» **Questions to answer**
a) Using the causal inference slides, answer each of the following on its own line, marking the answers (i), (ii) and (iii):
(i) Which title is numbered 5 in the Causal Inference Series?
(ii) Whose work do the Doubly Robust models follow?
(iii) Which learner do the slides equate with DML?
b) List every model that the causal inference slides name under "Covers a few models:".
c) From the causal inference slides, write out the stretch from "## Causal Inference Series" through "ATE/ATET estimation.".

» **Quoted passage**
## Causal Inference Crash Course
# Heterogeneous Treatment Effect Models and Inference
Julian Hsu

## Causal Inference Series
1. Foundations
2. Defining some Causal Models
3. Inference, Asymptotic Theory, and Bootstrapping
4. Best Practices: Outliers, Feature Selection, and Bad Control
5. Heterogeneous Treatment Effect Models 
6. Arguable Validation
7. Panel Data
8. Regression Discontinuity Models

## Overview
* This presentation covers the general problem of estimating 
heterogeneous treatment effects (HTE) and how it differs from 
ATE/ATET estimation.
* Covers a few models:
    * Linear models via Double Machine Learning
    * Causal Forests / Local Linear Forests
    * Doubly Robust models following Kennedy (2020)
* Wrap up with a simulation demonstration
* Mentions about extensions to panel models

* T-Learner and X-Learner as building blocks for Doubly Robust
* S-Learner is just DML
**Reference**:
* T-learner is regression adjustment model, with a counterfactual outcome model trained on the control and treatment samples
* S-learner is controlling for everything in a the single regression
* X-learner is weighting regression adjustment output by propensity score.
* econml's [Overview of Formal Methodology](https://econml.azurewebsites.net/spec/estimation/forest.html#overview-of-formal-methodology) and [metalearners](https://econml.azurewebsites.net/spec/estimation/metalearners.html#x-learner)

## HTE Overview
* "What's the effect of faster shipping?" Average treatment effect (ATE) and average treatment effect on the treated (ATET) models want to know aggregate treatment effects.

» **Collected material**
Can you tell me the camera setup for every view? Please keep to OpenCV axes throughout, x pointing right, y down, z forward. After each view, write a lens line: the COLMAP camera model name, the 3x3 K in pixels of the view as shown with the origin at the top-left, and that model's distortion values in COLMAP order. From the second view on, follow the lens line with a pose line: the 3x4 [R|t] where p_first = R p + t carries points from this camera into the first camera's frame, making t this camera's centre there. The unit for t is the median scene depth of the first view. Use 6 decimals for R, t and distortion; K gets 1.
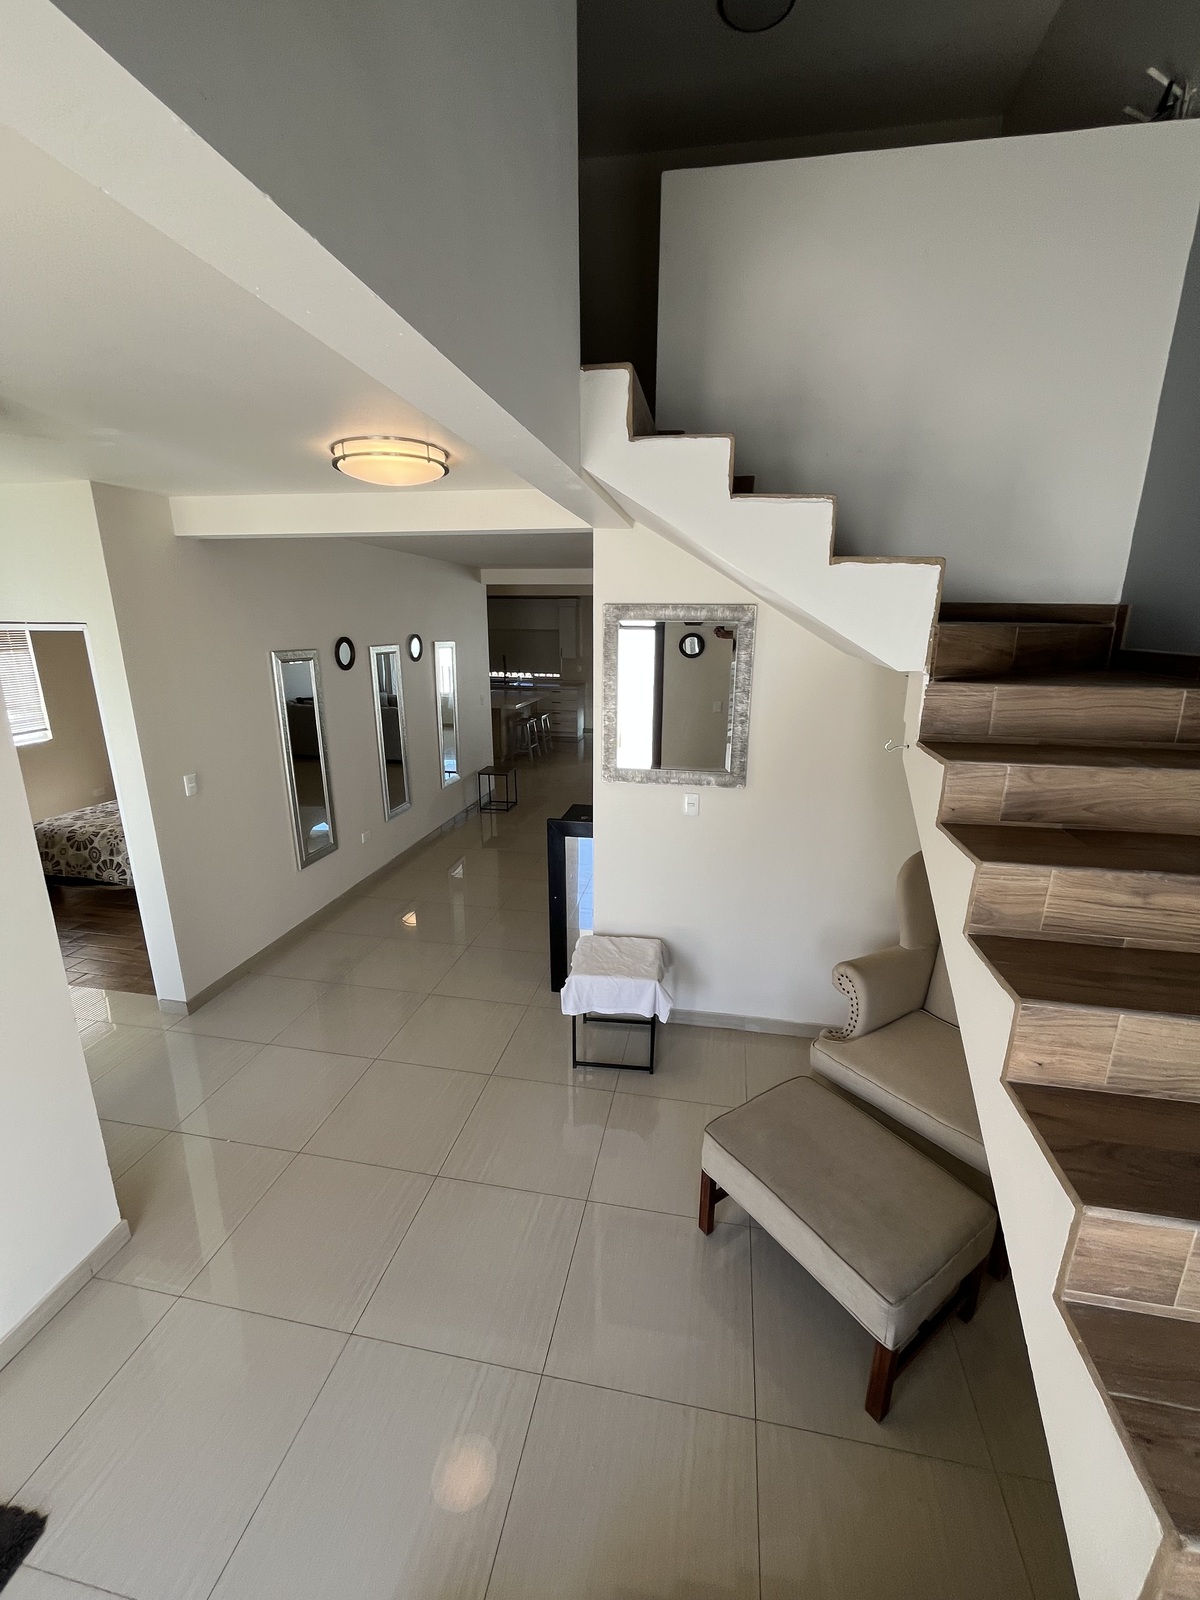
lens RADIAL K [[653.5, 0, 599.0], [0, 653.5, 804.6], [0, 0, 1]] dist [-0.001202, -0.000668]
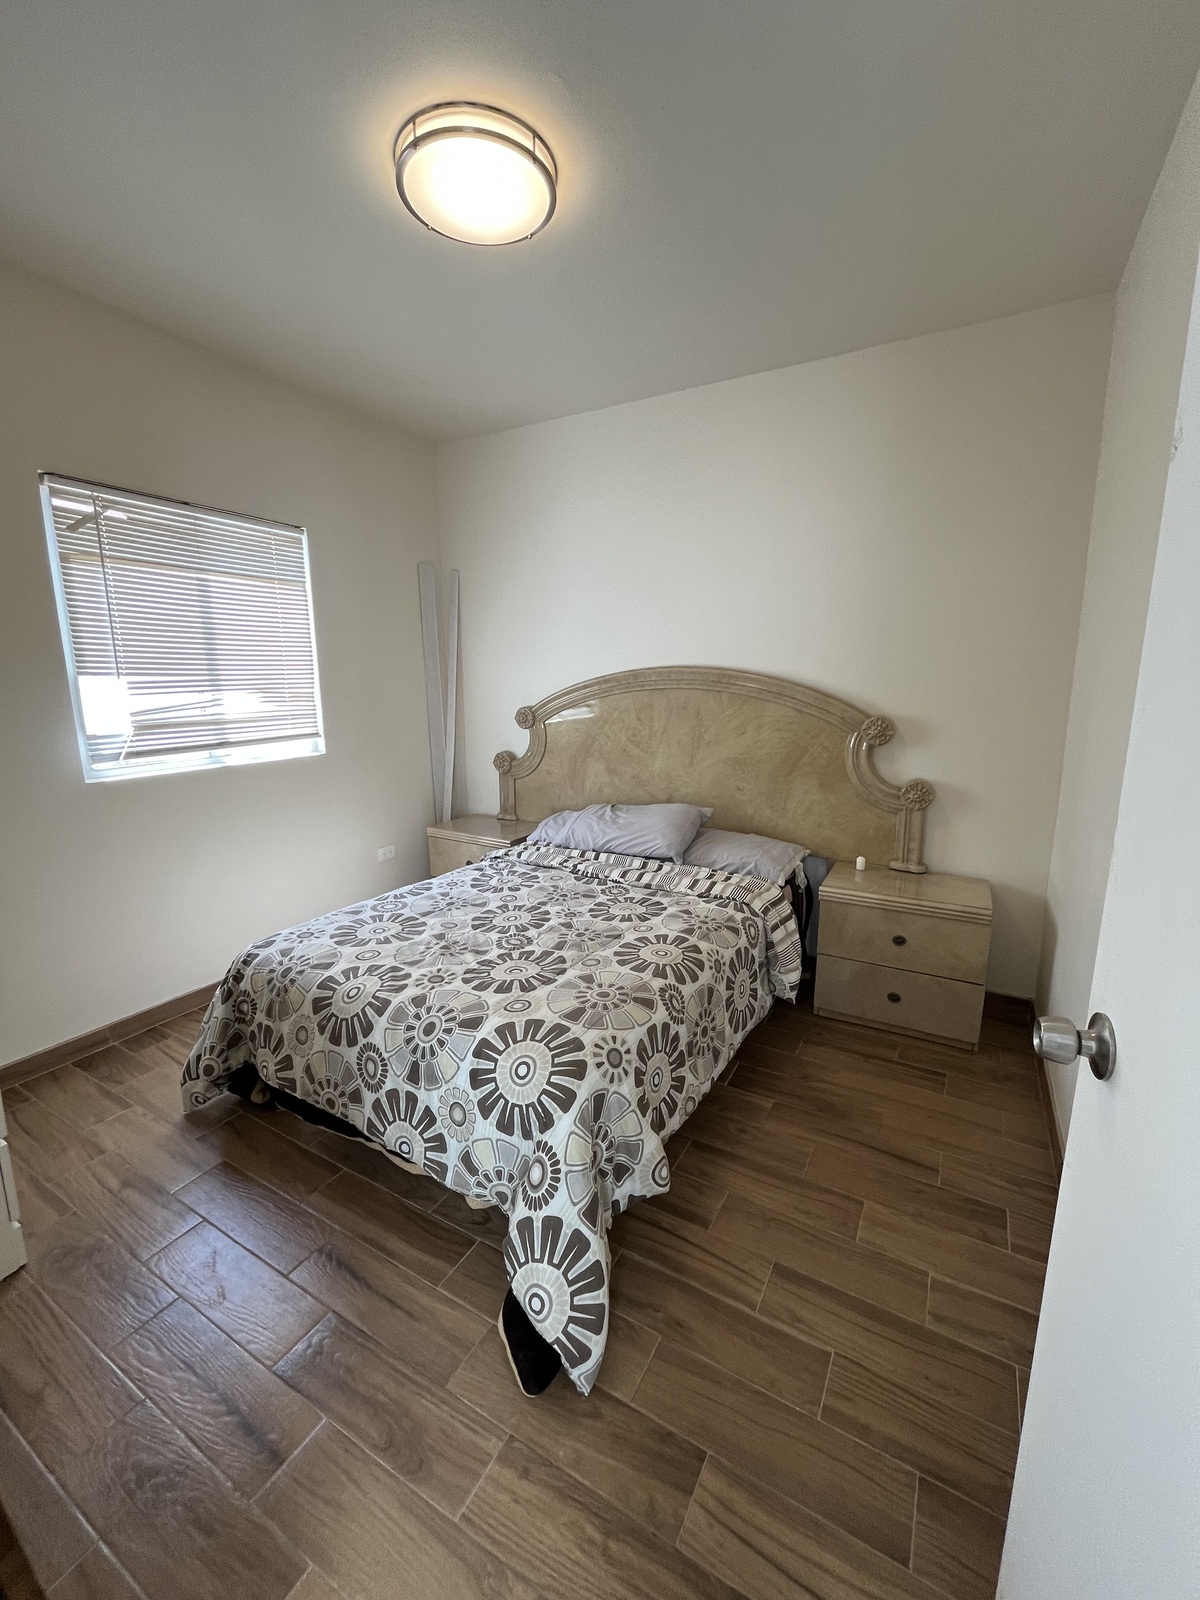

» **Answer list**
a)
(i) Heterogeneous Treatment Effect Models
(ii) Kennedy (2020)
(iii) S-Learner

b)
- Linear models via Double Machine Learning
- Causal Forests / Local Linear Forests
- Doubly Robust models following Kennedy (2020)

c)
## Causal Inference Series
1. Foundations
2. Defining some Causal Models
3. Inference, Asymptotic Theory, and Bootstrapping
4. Best Practices: Outliers, Feature Selection, and Bad Control
5. Heterogeneous Treatment Effect Models 
6. Arguable Validation
7. Panel Data
8. Regression Discontinuity Models

## Overview
* This presentation covers the general problem of estimating 
heterogeneous treatment effects (HTE) and how it differs from 
ATE/ATET estimation.